One could identify business cycles or focus and separate high frequency and low frequency by using low pass or high pass filters. This is basically smoothing. One could use loess, which uses local linear fit, to achieve this, but any other smoother discussed above could also achieve the objective. The argument span in loess is the bandwidth parameter (the larger, the more observations are taken into account).

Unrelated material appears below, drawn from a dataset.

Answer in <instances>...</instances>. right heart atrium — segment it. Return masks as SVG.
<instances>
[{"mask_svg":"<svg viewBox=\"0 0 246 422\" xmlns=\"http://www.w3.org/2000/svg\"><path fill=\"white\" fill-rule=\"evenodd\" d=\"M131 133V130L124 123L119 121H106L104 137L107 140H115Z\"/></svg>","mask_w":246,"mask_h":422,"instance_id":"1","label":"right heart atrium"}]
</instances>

# Low pass and high pass filter
u_low <- ts(loess(u1 ~ time(u1), span = 0.5)$fitted, start = 1948, frequency = 12)
u_hi <- ts(u1 - loess(u1 ~ time(u1), span = 0.1)$fitted, start = 1948, frequency = 12)
u_cycles <- u1 - u_hi - u_low
plot(ts.union(Raw = u1, Low = u_low, High = u_hi, `Business cycles` = u_cycles), 
    ylab = "main", main = "Decomposition of unemployment (trend + noise + cycles)")

4.3.2 Exercise 1: Southern oscillation index (SOI) and fish recruitement

The data soi from the package astsa contains 453 monthly measures of the SOI. The dataset rec contains fish recruitement statistics for the same period.

Perform a spectral analysis using a parametric estimator based on an AR model.
Plot the log-periodograms of both series on the decibel scale
Identify the main frequencies of the series.
Try out different tapers and different degrees. Note the impact of the latter.
Smooth the series using a low-pass filter and extract the seasonal variation. Plot the periodogram and comment on the resulting estimate.